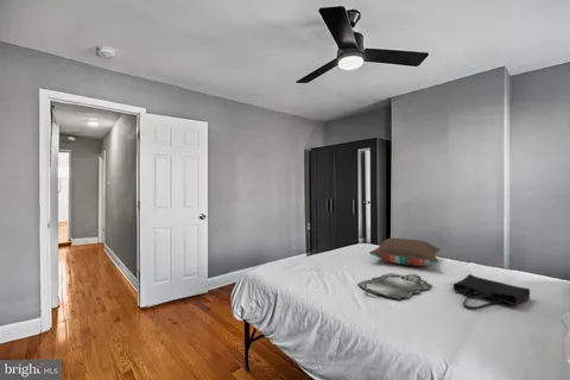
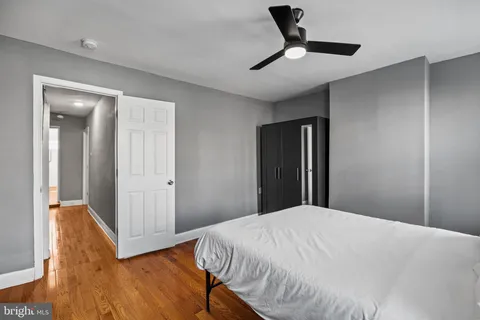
- pillow [368,238,441,267]
- serving tray [357,272,433,300]
- tote bag [452,273,531,311]
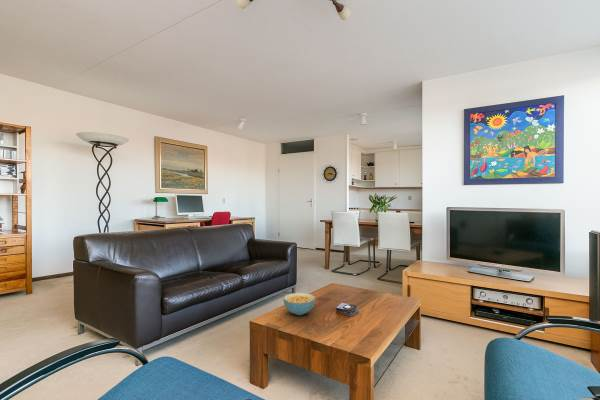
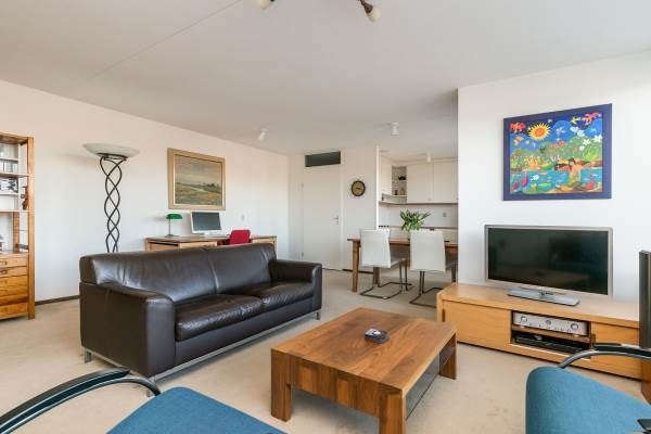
- cereal bowl [283,292,316,316]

### Directions
Begin with the line that contains "- serving tray [357,272,433,300]" and repeat every line through the end of the data, exactly and only those lines, leaving out the pictures.

### Your solution
- serving tray [357,272,433,300]
- tote bag [452,273,531,311]
- cereal bowl [283,292,316,316]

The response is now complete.